Mas o mecanismo semiótico do
pastiche vai para além disso. Mesmo no campo das ideias conservadoras há o
fragmento sígnico. Por exemplo, o fenômeno do racismo, homofobia e xenofobia no
passado, pelo menos, era justificado ou inserido em um discurso doutrinário que
procurava dar um sentido histórico. O caso da doutrina da raça ariana como um
conjunto de seres humanos superiores e predestinados que seriam descendentes da
elite de seres da antiga Atlântida fez parte de um esforço (delirante) de dar
sentido a impulsos instintivos de destruição do outro. Os gastos que o Terceiro
Reich despendeu para enviar arqueólogos e antropólogos da SS para o Tibete no
Himalaia em busca de provas de que ali estavam os sobreviventes de Atlântida e
a prova da existência dos ancestrais dos arianos, foram esforços para tentar
racionalizar o preconceito e o ódio.
Banda "Massacration": outra paródia levada a sério pelos parodiados |
Consequências
O mecanismo semiótico do
pastiche, o fenômeno do retrofascismo e sua relação esquizofrênica com a História
e o tempo produz algumas consequências:
(a) a colcha de retalhos de
signos faz perder o nível “meta”, temporal, tornando tudo exagerado e clichê. A
sua repetição como farsa na atualidade é levada tão a sério ao ponto de se
perder o senso de humor da paródia. Um exemplo talvez distante da política, mas
que exemplifica esse mecanismo: a banda “Massacration”, paródia dos metaleiros posers criado no extinto programa Hermes e Renato da MTV passa a ser
levada a sério por metaleiros reais, chegando, inclusive, a abrir festivais do
estilo musical como mais uma atração: talvez por que eles sejam tão caricatos
quanto a caricatura e acabam, por isso, se reconhecendo nela;
(b) Esses comportamentos clichês
e saturados decorrentes do pastiche generalizado na cultura, produz um problema
sério para o Jornalismo: repórteres começam a acreditar que os acontecimentos
são sempre estrondosos, exagerados, aberrantes, bastando o jornalista abrir os
olhos e registrá-los. Rapidamente começa a se perder o “faro jornalístico”, o
instinto de achar que é necessário checar a fonte, pressentir armadilhas.

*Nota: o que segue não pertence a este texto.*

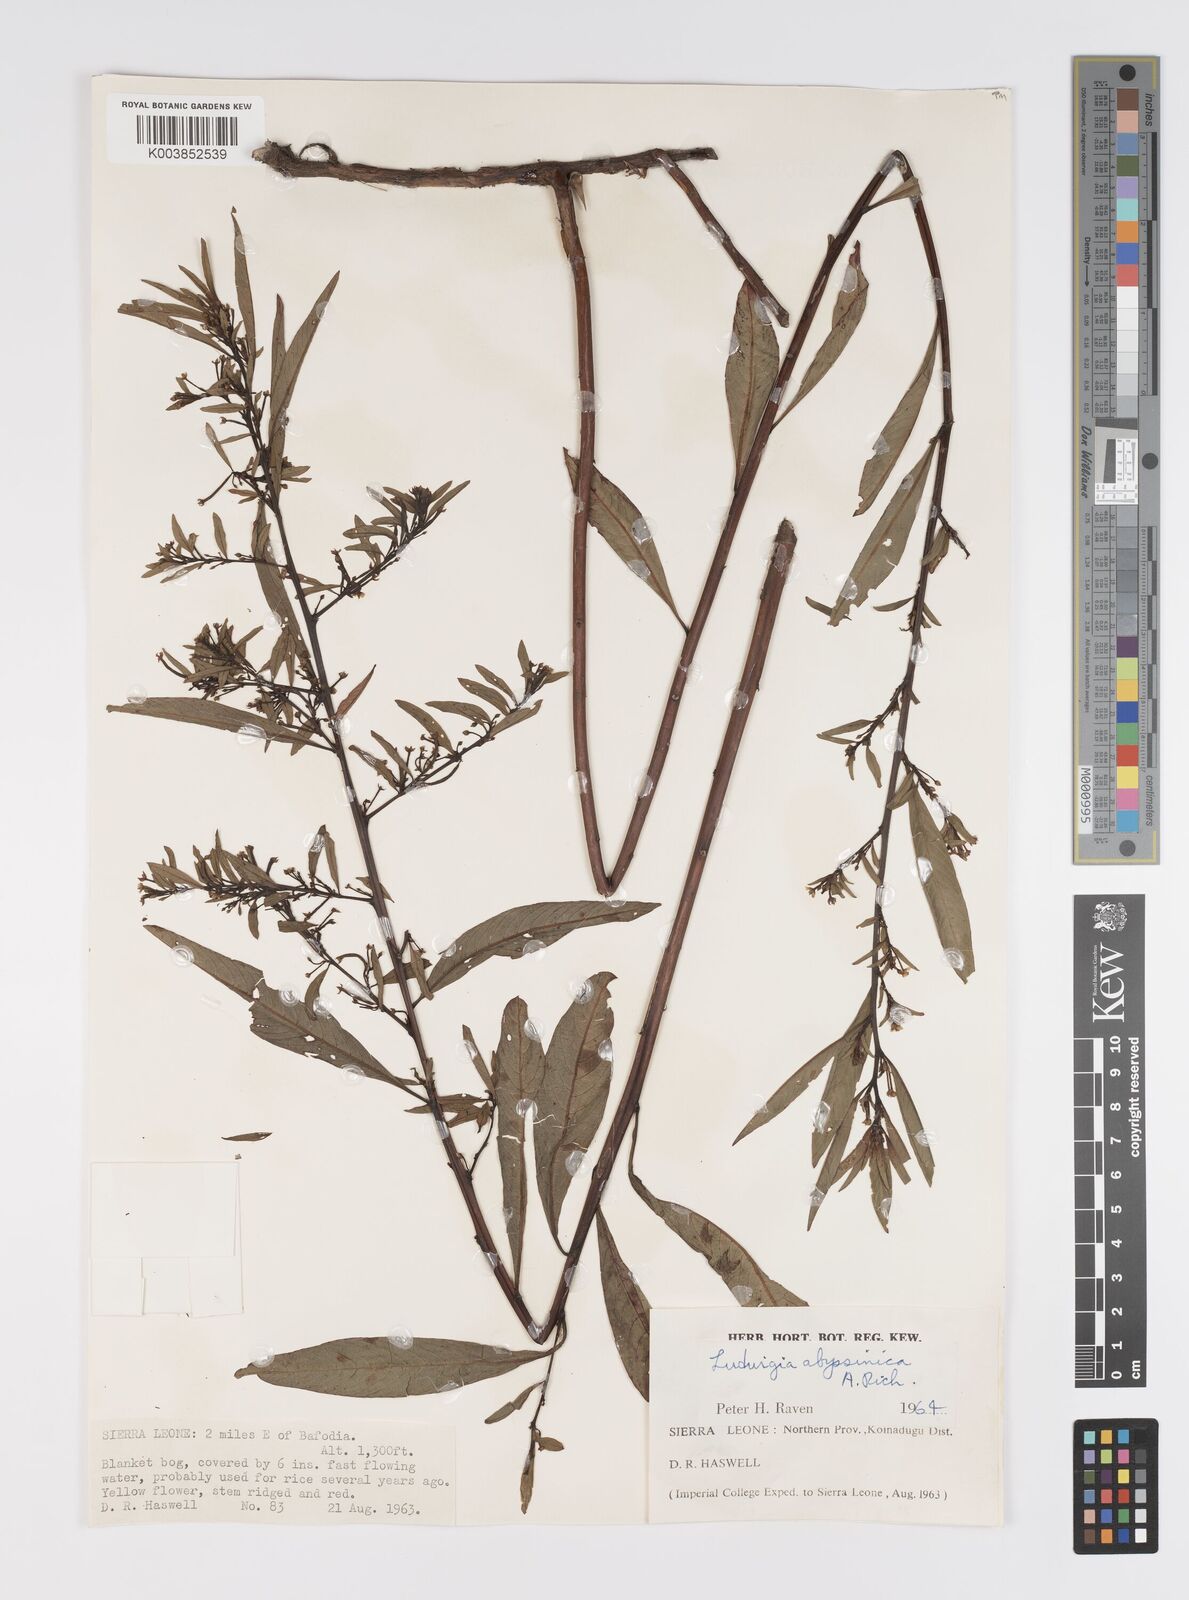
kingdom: Plantae
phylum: Tracheophyta
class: Magnoliopsida
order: Myrtales
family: Onagraceae
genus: Ludwigia
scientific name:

Comportamentos exagerados e copiosos de protagonistas de acontecimentos atraem
repórteres que, ingenuamente, podem cair em simulações na ansiedade de que esses
fatos confirmem pautas.
(c) entre a simulação da fonte e a simulação
paródica há um ponto comum: a caricatura e o exagero, sejam dos textos ou de
acontecimentos que tanto leitores como jornalistas passam a levar ao pé da
letra, porque perderam o senso de humor. Acreditam que a realidade é assim
mesma: clichê e exagerada. Por isso, a paródia está perdendo a graça para se
transformar em uma poderosa ferramenta de simulação.